America’s Cycles of Change

The Coming Death of the Democratic Party – Part 2

Tue, 10 January 2017

The results in particular of the 2016 electoral contests demonstrated an extraordinary paradox. Hillary Clinton received well over 65 million votes, one of the three greatest showings of any political candidate of either party in US history. Only Obama himself in 2008 and 2012 has ever won more votes.

Yet Clinton still contrived to lose the election by decisive margins in the Electoral College.

Nor was this a distortion of democracy. When the votes were tallied up on a state by state basis, Clinton lost clearly and by decisive even when narrow margins to Trump in states across the nation.

Indeed, if the vote tallies in California, where Clinton; won a lopsided victory by more than three million votes, were removed, an overall majority of voters in all other 49 states combined decisively rejected her.

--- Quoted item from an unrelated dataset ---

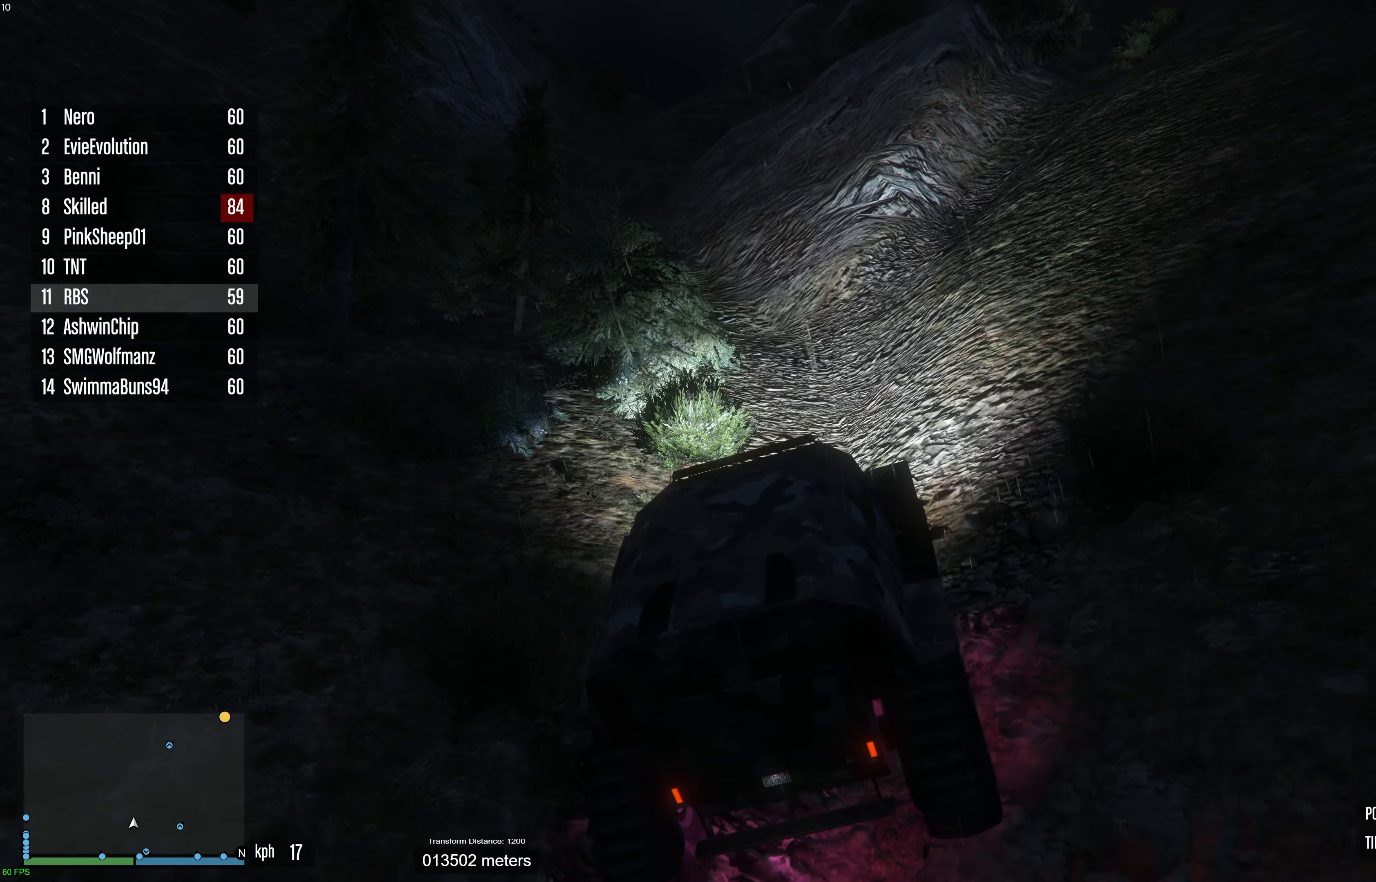
{"buttons": ["R2"], "left_stick": "right", "right_stick": "center", "events": [[67, "left_stick", "right"], [167, "left_stick", "center"], [283, "left_stick", "right"], [383, "left_stick", "center"], [483, "left_stick", "right"]]}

The results of the 2016 vote, despite Clinton’s overall 2.8 million more votes than Trump proved dire for the Democrats. The Republicans retained control of the House and the Senate.

Even modest Democratic hopes of regaining control of the Senate and winning back at least 20 seats in the House were dashed. They only regained six seats to slightly dent the comfortable Republican majority in the House and fell short of just breaking even in the Senate.

Worse yet, the Republicans in 2016 achieved what Obama won for the Democrats in 2008 – the coveted “trifecta” – control of the presidency, the Senate and the House at the same time.

However, Obama on the disastrous advice of his first chief of staff Rahm Emanuel in 2009 threw away the potential momentum of his first Hundred Days and first two years in office and proceeded highly cautiously only to see the Republicans come storming back to regain control of both chambers of Congress in 2010. He was never able to achieve any real legislative momentum ever again.